Work request:
Even if a line seems odd, print it as it is, and include every record.

═════ Exercise materials

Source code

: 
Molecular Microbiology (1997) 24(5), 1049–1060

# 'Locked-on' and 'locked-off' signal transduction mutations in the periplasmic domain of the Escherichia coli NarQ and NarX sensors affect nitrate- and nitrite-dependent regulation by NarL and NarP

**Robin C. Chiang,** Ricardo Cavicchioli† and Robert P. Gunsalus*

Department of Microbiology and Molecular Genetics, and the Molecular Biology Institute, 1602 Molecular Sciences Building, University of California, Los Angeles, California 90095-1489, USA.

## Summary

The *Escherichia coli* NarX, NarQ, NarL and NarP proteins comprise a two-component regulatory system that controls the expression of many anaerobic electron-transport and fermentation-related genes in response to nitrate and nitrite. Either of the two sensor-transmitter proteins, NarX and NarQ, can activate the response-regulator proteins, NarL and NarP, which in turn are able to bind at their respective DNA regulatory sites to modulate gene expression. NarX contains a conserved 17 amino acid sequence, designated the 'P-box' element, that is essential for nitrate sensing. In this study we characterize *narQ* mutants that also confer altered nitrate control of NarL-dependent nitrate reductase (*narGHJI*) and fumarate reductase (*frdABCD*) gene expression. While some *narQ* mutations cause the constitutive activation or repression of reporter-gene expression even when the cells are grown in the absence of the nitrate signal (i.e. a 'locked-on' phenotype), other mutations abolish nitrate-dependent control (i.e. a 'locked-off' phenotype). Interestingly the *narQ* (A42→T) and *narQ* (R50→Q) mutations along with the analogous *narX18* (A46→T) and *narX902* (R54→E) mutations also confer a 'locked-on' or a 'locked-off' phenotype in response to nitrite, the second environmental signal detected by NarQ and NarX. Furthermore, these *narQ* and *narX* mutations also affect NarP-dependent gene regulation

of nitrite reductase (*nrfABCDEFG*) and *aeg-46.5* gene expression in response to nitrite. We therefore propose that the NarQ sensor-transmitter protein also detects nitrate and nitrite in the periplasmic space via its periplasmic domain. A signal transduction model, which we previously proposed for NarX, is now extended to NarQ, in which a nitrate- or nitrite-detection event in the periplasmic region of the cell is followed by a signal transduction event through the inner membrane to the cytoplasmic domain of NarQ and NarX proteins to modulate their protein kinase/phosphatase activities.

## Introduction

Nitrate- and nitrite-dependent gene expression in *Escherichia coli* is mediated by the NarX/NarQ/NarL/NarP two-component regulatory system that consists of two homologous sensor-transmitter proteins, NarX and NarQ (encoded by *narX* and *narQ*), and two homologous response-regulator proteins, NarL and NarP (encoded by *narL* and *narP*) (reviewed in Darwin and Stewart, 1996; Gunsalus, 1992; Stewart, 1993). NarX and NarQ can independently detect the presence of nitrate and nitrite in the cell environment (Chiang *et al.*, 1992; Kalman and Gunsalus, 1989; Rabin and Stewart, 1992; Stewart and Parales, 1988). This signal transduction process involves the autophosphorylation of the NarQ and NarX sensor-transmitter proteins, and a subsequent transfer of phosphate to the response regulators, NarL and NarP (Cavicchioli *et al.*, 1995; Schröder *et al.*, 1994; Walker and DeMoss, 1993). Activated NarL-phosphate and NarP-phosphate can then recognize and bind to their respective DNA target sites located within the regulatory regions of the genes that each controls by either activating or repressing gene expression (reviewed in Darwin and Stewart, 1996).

══════════

Exercise output:
Source code

: 
Molecular Microbiology (1997) 24(5), 1049–1060

# 'Locked-on' and 'locked-off' signal transduction mutations in the periplasmic domain of the Escherichia coli NarQ and NarX sensors affect nitrate- and nitrite-dependent regulation by NarL and NarP

**Robin C. Chiang,** Ricardo Cavicchioli† and Robert P. Gunsalus*

Department of Microbiology and Molecular Genetics, and the Molecular Biology Institute, 1602 Molecular Sciences Building, University of California, Los Angeles, California 90095-1489, USA.

## Summary

The *Escherichia coli* NarX, NarQ, NarL and NarP proteins comprise a two-component regulatory system that controls the expression of many anaerobic electron-transport and fermentation-related genes in response to nitrate and nitrite. Either of the two sensor-transmitter proteins, NarX and NarQ, can activate the response-regulator proteins, NarL and NarP, which in turn are able to bind at their respective DNA regulatory sites to modulate gene expression. NarX contains a conserved 17 amino acid sequence, designated the 'P-box' element, that is essential for nitrate sensing. In this study we characterize *narQ* mutants that also confer altered nitrate control of NarL-dependent nitrate reductase (*narGHJI*) and fumarate reductase (*frdABCD*) gene expression. While some *narQ* mutations cause the constitutive activation or repression of reporter-gene expression even when the cells are grown in the absence of the nitrate signal (i.e. a 'locked-on' phenotype), other mutations abolish nitrate-dependent control (i.e. a 'locked-off' phenotype). Interestingly the *narQ* (A42→T) and *narQ* (R50→Q) mutations along with the analogous *narX18* (A46→T) and *narX902* (R54→E) mutations also confer a 'locked-on' or a 'locked-off' phenotype in response to nitrite, the second environmental signal detected by NarQ and NarX. Furthermore, these *narQ* and *narX* mutations also affect NarP-dependent gene regulation

of nitrite reductase (*nrfABCDEFG*) and *aeg-46.5* gene expression in response to nitrite. We therefore propose that the NarQ sensor-transmitter protein also detects nitrate and nitrite in the periplasmic space via its periplasmic domain. A signal transduction model, which we previously proposed for NarX, is now extended to NarQ, in which a nitrate- or nitrite-detection event in the periplasmic region of the cell is followed by a signal transduction event through the inner membrane to the cytoplasmic domain of NarQ and NarX proteins to modulate their protein kinase/phosphatase activities.

## Introduction

Nitrate- and nitrite-dependent gene expression in *Escherichia coli* is mediated by the NarX/NarQ/NarL/NarP two-component regulatory system that consists of two homologous sensor-transmitter proteins, NarX and NarQ (encoded by *narX* and *narQ*), and two homologous response-regulator proteins, NarL and NarP (encoded by *narL* and *narP*) (reviewed in Darwin and Stewart, 1996; Gunsalus, 1992; Stewart, 1993). NarX and NarQ can independently detect the presence of nitrate and nitrite in the cell environment (Chiang *et al.*, 1992; Kalman and Gunsalus, 1989; Rabin and Stewart, 1992; Stewart and Parales, 1988). This signal transduction process involves the autophosphorylation of the NarQ and NarX sensor-transmitter proteins, and a subsequent transfer of phosphate to the response regulators, NarL and NarP (Cavicchioli *et al.*, 1995; Schröder *et al.*, 1994; Walker and DeMoss, 1993). Activated NarL-phosphate and NarP-phosphate can then recognize and bind to their respective DNA target sites located within the regulatory regions of the genes that each controls by either activating or repressing gene expression (reviewed in Darwin and Stewart, 1996).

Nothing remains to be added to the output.